◆ Job ◆
Pick up the post on Smalltalk block closure designs where it stops, and write the next few paragraphs.

* BEGIN Supplied passage *

Comments on Smalltalk block closure designs, part 1

Fri Apr 27 07:27:14 UTC 2001

on 4/26/01 7:36 PM, Richard A. O'Keefe at ok at atlas.otago.ac.nz wrote:

> Allen_Wirfs-Brock at mail.instantiations.com wrote:
> A 100-to-1 performance hit on a cache miss is a rule of thumb I
> have heard people use for modern processor/memory subsystems.
> 
> The figures I saw for UltraSPARC, back in 1996, were
> load from register => result available 1 cycle later
> L1 cache =>                  2 cycles later
> L2 cache =>                  8 cycles later
> main memory =>              30 cycles later
> for a machine that could run 4 instructions per cycle.  Since then,
> CPU speeds have nearly quadrupled, but memory speeds have not.
> 
> Then there's the point that if you try to recycle contexts in the heap,
> you had better make sure that the garbage collector knows to ignore
> references from slots that are not currently in use (more GC complexity)
> or that they are nilled out on exit (more time overhead).

I prepared a much larger post about this, then noticed something interesting
and started again...

There is no advantage to saving Newspace-allocated context corpses during
scavenging.  Thus, at scavenge-time you can simply throw away your context
freelist.  Alternatively, if you've allocated them in a separate
LIFO-Context space, you won't be scanning the dead ones at scavenge time
anyhow.  Since corpses are never scanned, you don't have to worry about
garbage pointers in them.  Still, a debugging version of the VM might want
to fill context corpses with DEADBEEF (hex) for your own sanity.

Say you nil the slots at allocation time.  Some architectures allow you to
zero an entire cache line with one instruction (to avoid the latency and
traffic of a memory read when you intend to clobber all the data anyhow).
To avoid chocking the write queue, simply use this technique to get the
cache to believe you have current data for the data block that's, say, 64
bytes ahead of where you're actually allocating.  That's probably small
enough that the writes (due to the zeroing) won't get flushed out before the
memory actually gets used to house an object.  Leave a 128 byte headroom at
the end of Newspace that never gets written to.  Don't worry about precisely
zeroing every data block, just don't ever zero a data block more than 64
bytes beyond the end of allocatable Newspace.  Most objects are small, so a
single zero-data-block instruction per object allocation should be plenty.

* END Supplied passage *
* BEGIN Extracted information *

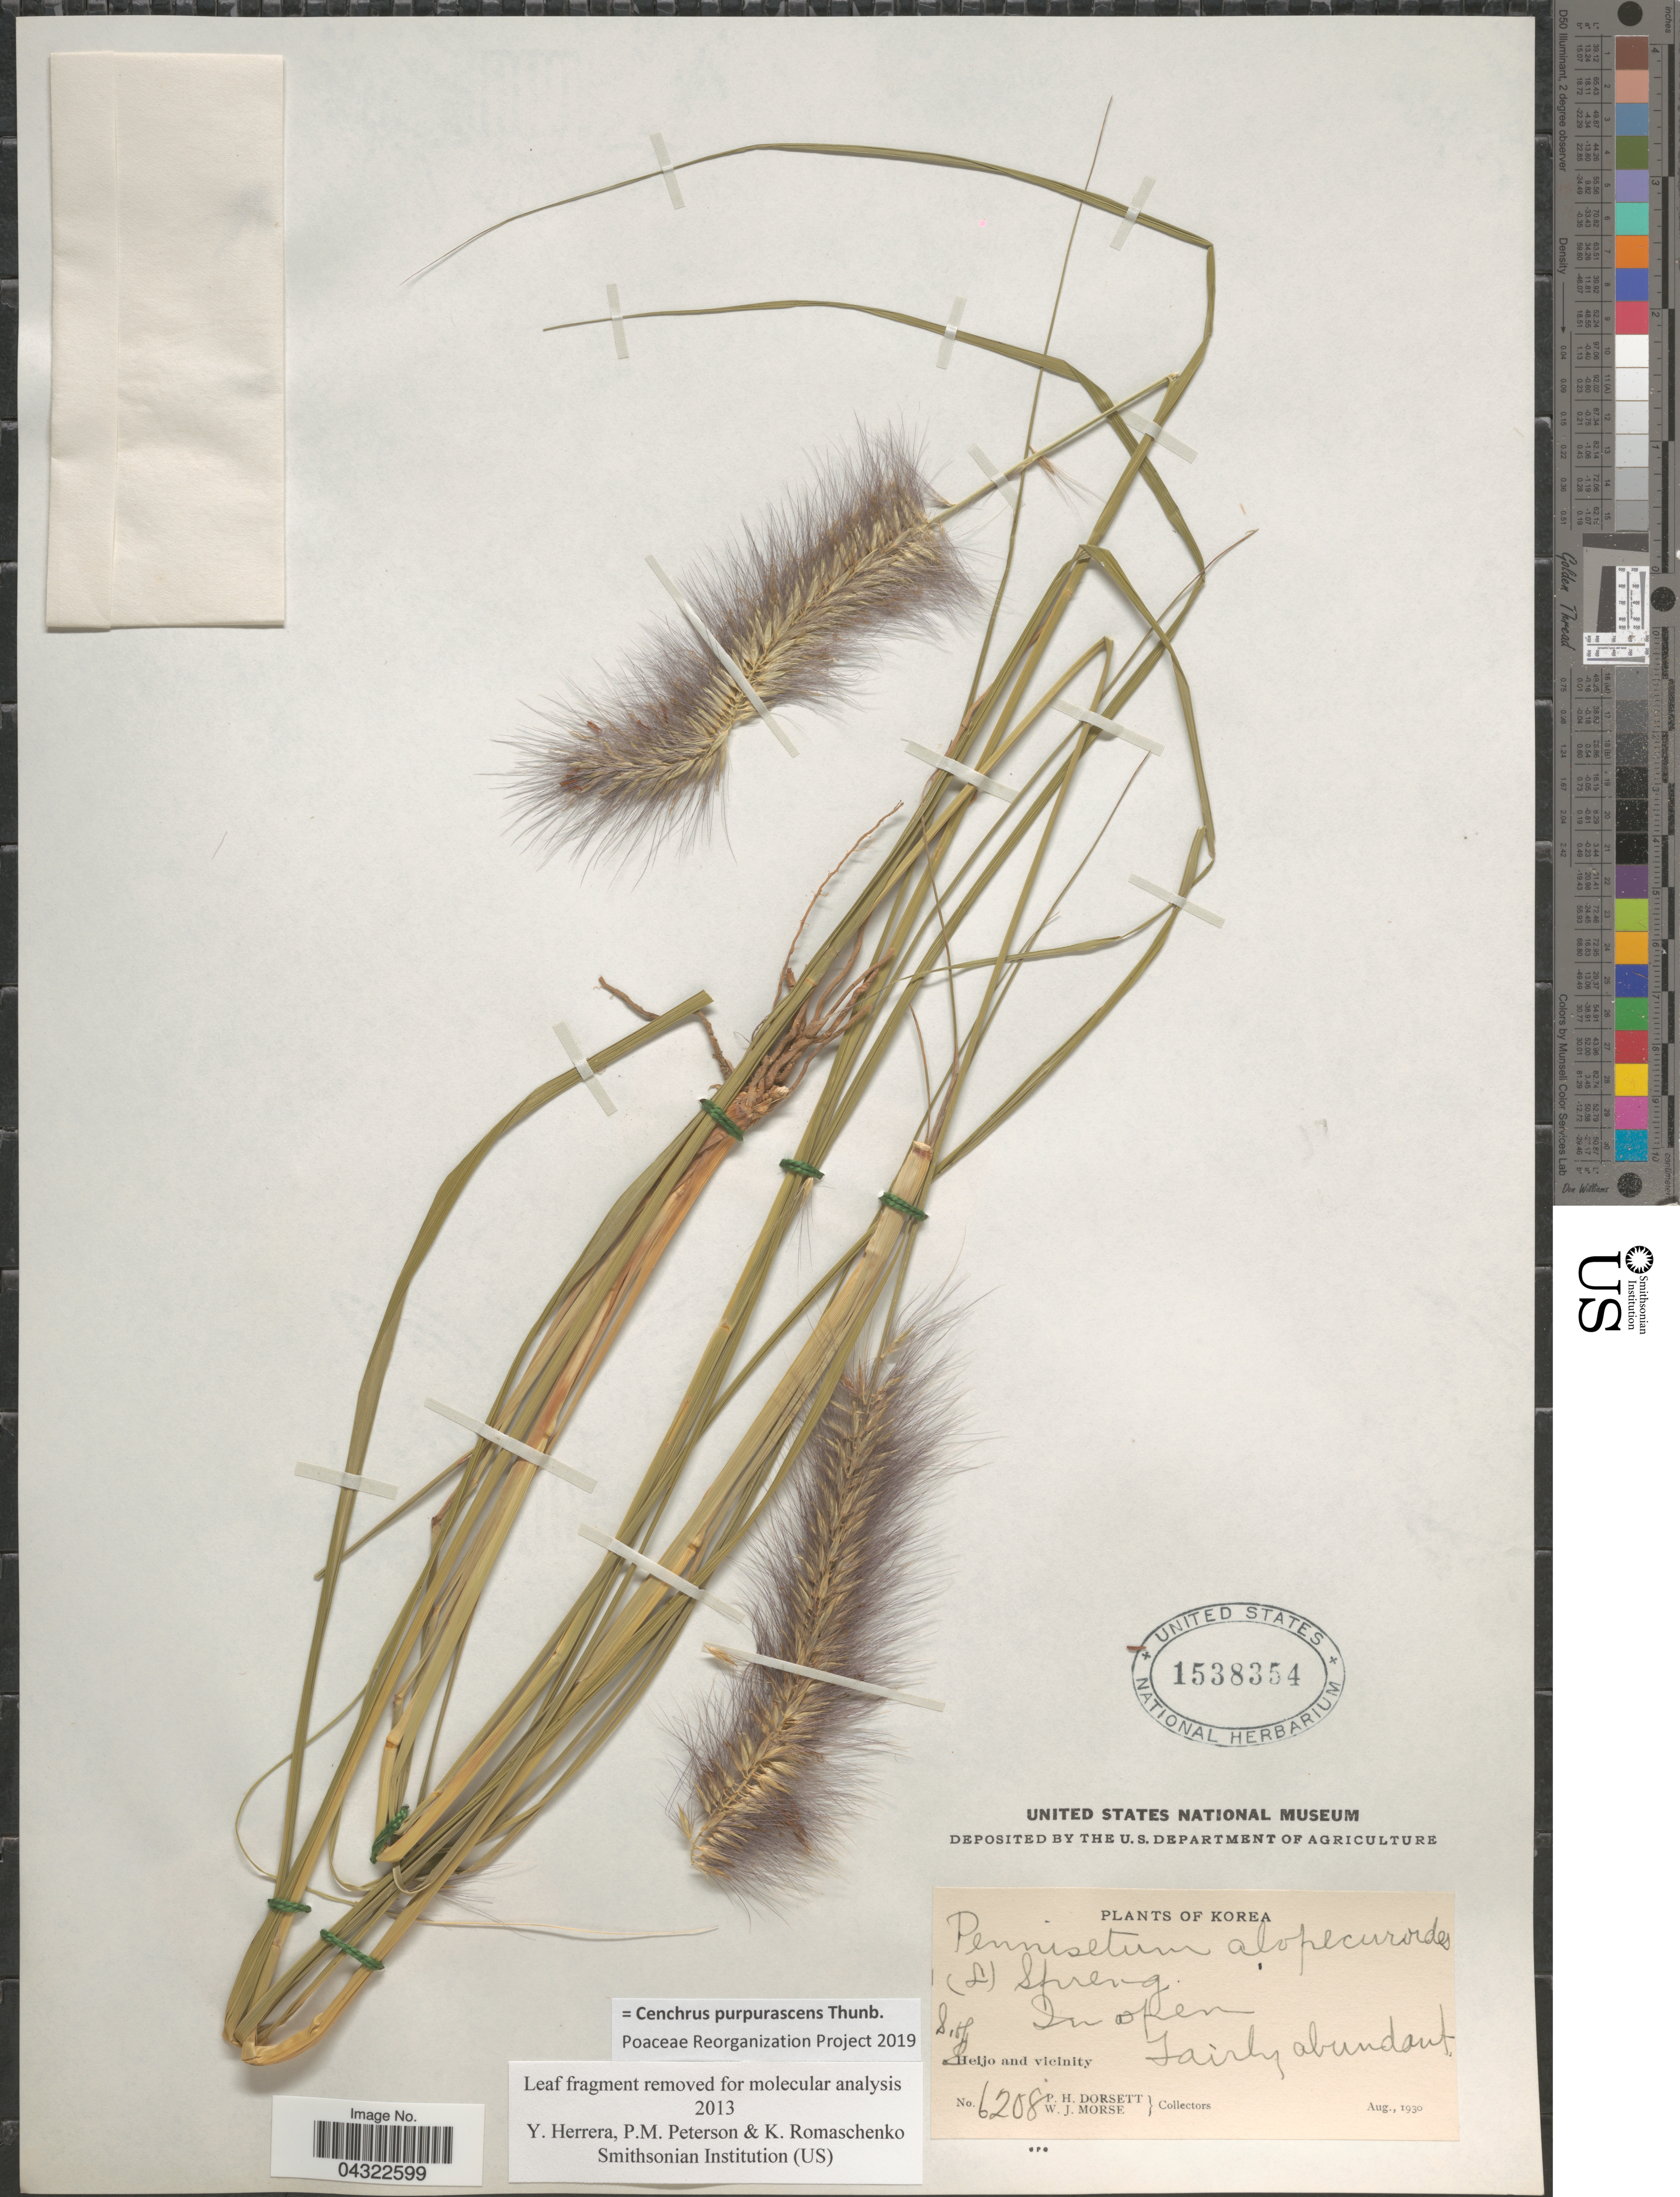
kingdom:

* END Extracted information *
* BEGIN Extracted information *

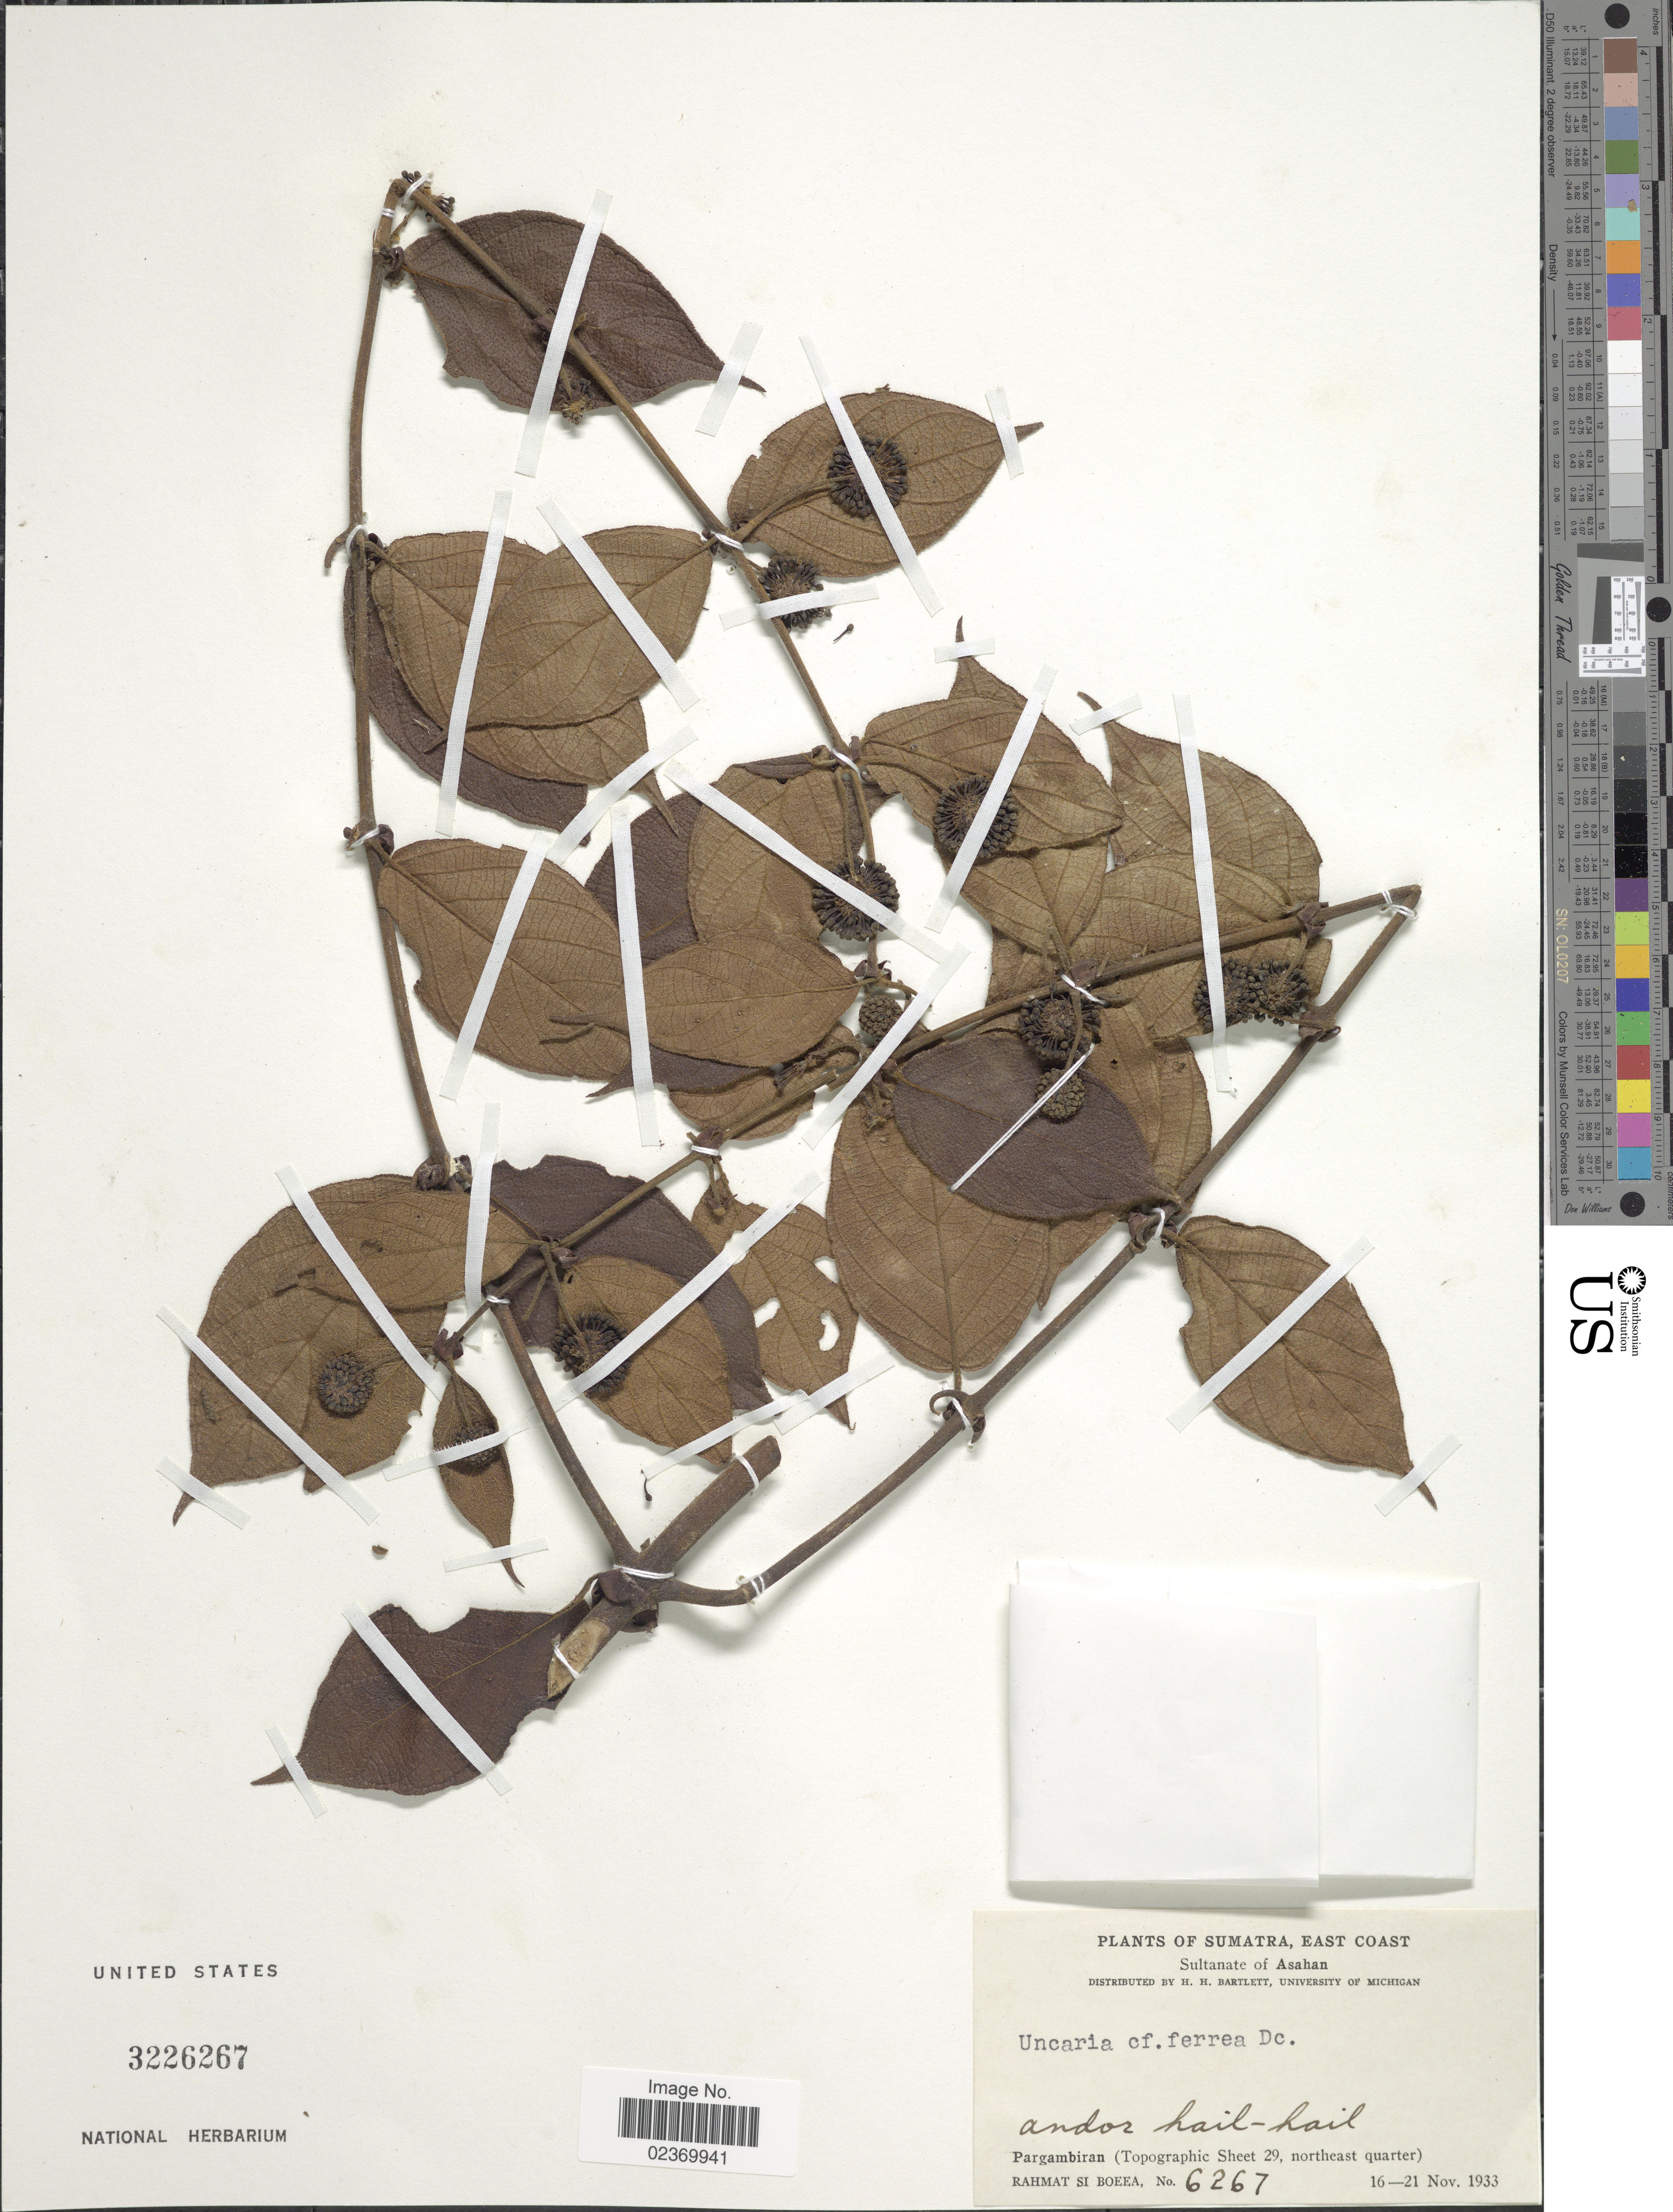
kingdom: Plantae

* END Extracted information *

◆ Output of the task ◆
Redundant zeroing of the same data block (due to very small objects)
probably aren't too expensive, since they only affect the innermost cache.

If you nil the slots at context-exit time, you run the risk that a scavenge
could happen, wasting the nilling effort (i.e., throwing away the context
corpse -- it's still cheaper than *copying* it to ToSpace).  Also, by the
time you reuse the object the cache line might have been reused for other
data, so you'd have to read it back from the next layer of cache.

>From this I conclude that allocation time is when nilling should happen.

Something else:

Someone in this thread (I think it was Ian Piumarta) mentioned that
basically there is no such thing as "locality of reference" between cache
lines.  This is due to the fact that this kind of cache uses associative
lookup (typically with some kind of "wired-or" if MY associative memory
serves me).  He then stated that until a memory boundary was reached, the
cache miss cost stayed pretty low, then suddenly spiked way up.  As a worst
case, consider swapping to a rotating disk.  A disk read of 10ms is
***1,000,000 times slower*** than accessing cheap 100MHz (=10ns) memory
(approximately).  I've heard horror stories from the "good ol' days" in
which the code was *executed* directly from drum memory.  Brrr.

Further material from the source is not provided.